_Description of the task:_
Please repeat every line of the entries below word for word, keeping the original order and line breaks.

BEGIN Material for this task

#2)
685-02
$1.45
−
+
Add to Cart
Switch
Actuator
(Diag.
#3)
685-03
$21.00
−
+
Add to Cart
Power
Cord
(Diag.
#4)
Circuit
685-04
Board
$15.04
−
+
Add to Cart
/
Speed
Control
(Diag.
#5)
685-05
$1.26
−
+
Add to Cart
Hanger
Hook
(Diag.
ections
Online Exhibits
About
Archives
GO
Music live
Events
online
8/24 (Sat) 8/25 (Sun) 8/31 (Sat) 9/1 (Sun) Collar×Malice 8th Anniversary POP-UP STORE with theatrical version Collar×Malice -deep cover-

END Material for this task

_Expected answer:_
#2)
685-02
$1.45
−
+
Add to Cart
Switch
Actuator
(Diag.
#3)
685-03
$21.00
−
+
Add to Cart
Power
Cord
(Diag.
#4)
Circuit
685-04
Board
$15.04
−
+
Add to Cart
/
Speed
Control
(Diag.
#5)
685-05
$1.26
−
+
Add to Cart
Hanger
Hook
(Diag.
ections
Online Exhibits
About
Archives
GO
Music live
Events
online
8/24 (Sat) 8/25 (Sun) 8/31 (Sat) 9/1 (Sun) Collar×Malice 8th Anniversary POP-UP STORE with theatrical version Collar×Malice -deep cover-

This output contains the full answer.